Basically, DTA allows the R5 Gen 2 to bypass the Android sample rate conversion cap (SRC) on a system-wide basis for almost all apps rather than depend on an app-specific application. In short, bit-perfect output at whatever rate for all your audio files on pretty much any platform and that should include the likes of TIDAL Masters.
You will also notice the effect of DTA in the top Android bar with track-specific sample rates on display. Our tests of TIDAL Masters bitrate playback were true to the DTA promise with unfolding rates of 96k and upwards.
MSEB is there in all its glory inside the R5 Gen 2 HiBy Music app and is now in the audio settings as one of the recent additions to the system-wide feature set. I strongly suggest you try it out. It makes matching to any IEM or headphone a piece of cake outside of noise floor and output power limitations.
The way MSEB targets the frequency response and timbre of the audio signal is, well to be frank, quite special. You can thicken the sound, thin it out, increase or decrease sibilance, deepen the bass or make the timbre sound warm or cooler.
Given the more neutral and clean stock sound in economy mode, MSEB is especially useful if you want to warm up or enhance the low-end response of your headgear.
These are just some of the controls available. You can even decide how much each slider will affect the sound in the settings. You can use the MSEB to fine-tune or completely take over, it is your call.
It makes a mockery of describing the sound of the R5 Gen 2 because I can change it so radically making it a very fine tool for matching up to IEMs or headphones with fussy sound signatures.
Since we reviewed the original R5, HiBy has upgraded the original HiBy Music app to the Pro version which is more feature-rich compared to the regular edition.
The non-Pro is generally now reserved for smartphone editions.
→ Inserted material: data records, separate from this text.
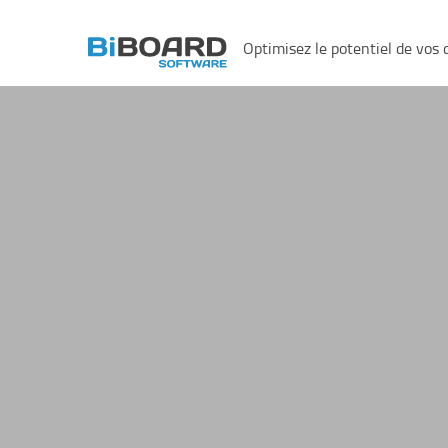
Optimisez le potentiel de vos 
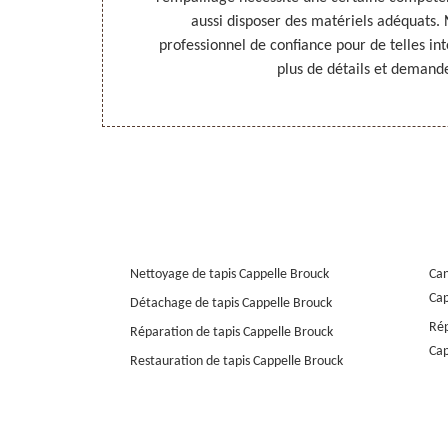
ser à Nord
aussi disposer des matériels adéquats.
 fauteuils à
professionnel de confiance pour de telles in
plus de détails et demande
Nettoyage de tapis Cappelle Brouck
Can
Cap
Détachage de tapis Cappelle Brouck
Rép
Réparation de tapis Cappelle Brouck
Cap
Restauration de tapis Cappelle Brouck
This particular version we are looking at for the review is V1.7.2. Do note also, that since our original R5 review, the subsequent firmware updates have brought the R5 Gen 1 pretty much up to date in terms of the new features on the R5 Gen 2.
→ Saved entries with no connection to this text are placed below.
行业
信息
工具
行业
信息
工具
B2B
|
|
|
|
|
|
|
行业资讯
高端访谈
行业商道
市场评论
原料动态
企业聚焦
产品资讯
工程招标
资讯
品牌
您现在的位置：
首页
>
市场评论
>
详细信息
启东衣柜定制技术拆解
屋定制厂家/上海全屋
The core framework of HiBy Music in terms of the basic functionality and playback controls has not changed a huge amount. It does look slicker though with its darker theme and areas such as MSEB now come with top screen direct access controls and tuning style options similar to the RS6.
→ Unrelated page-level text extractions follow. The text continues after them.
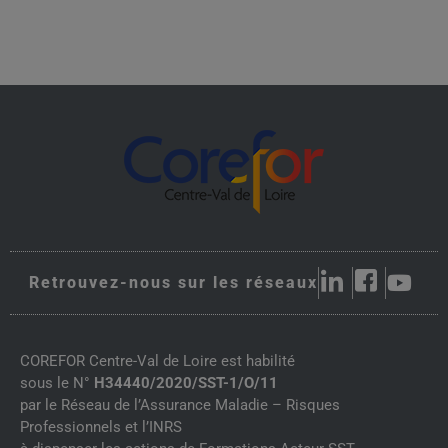
Retrouvez-nous sur les réseaux
COREFOR Centre-Val de Loire est habilité
sous le N°
H34440/2020/SST-1/O/11
par le Réseau de l’Assurance Maladie – Risques
Professionnels et l’INRS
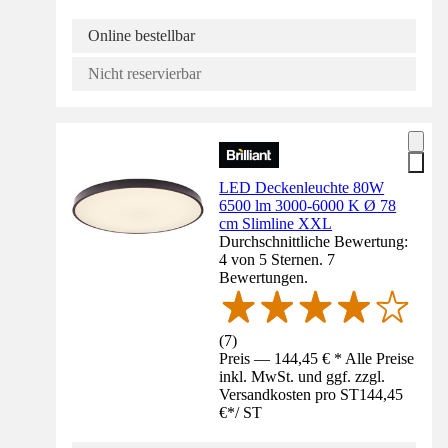
Online bestellbar
Nicht reservierbar
LED Deckenleuchte 80W
6500 lm 3000-6000 K Ø 78
cm Slimline XXL
Durchschnittliche Bewertung:
4 von 5 Sternen. 7
Bewertungen.
(
7
)
Preis — 144,45 € * Alle Preise
inkl. MwSt. und ggf. zzgl.
Versandkosten pro ST
144,45
€
*
/
ST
That means access to the likes of the Hot Monster Output tuning style is available which is just superb for additional PRaT and dynamism on the low-end using the R5 Gen 2 Class A mode amplification.
The latest version of HiBy Music also comes with direct access to a fully functional TIDAL service from within its own slider navigation using the cloud icon.
It works in the exact same manner on both versions of the R5, however, the R5 Gen 2’s additional screen space gives it a distinct advantage. The R5 Gen 2’s 16X unfolding capability is another advantage in using TIDAL over the original which was limited to 8X.
one final note, HiBy’s proprietary UAT and the older LHDC (HWA) modes have been dropped from the HiBy Music options list. If you want BT from the R5 Gen 2, the highest offering is LDAC.
As always with HiBy DAPs, the R5 Gen 2 comes equipped with the very useful HiByLink Bluetooth control service. Basically, HiByLink allows you to set up the DAP as either a client or server via Bluetooth and operate another source with the HiBy Music app (and a BT connection) remotely.
For example, your smartphone with HiByLink can connect to the R5 Gen 2 and playback from the DAP’s library. You can then switch that around and play whatever is on your phone via the DAP. You can also browse the media as well as operate playback controls and volume. Very handy indeed.
The one drawback of the R5 Gen 2 version is the continued use of the older BT4.2 protocol, (and presumably older BT module), as opposed to a new BT5.0 and upwards version. That means less bandwidth, a shorter maximum range for stability, and a slower data transmission rate between the two connected devices.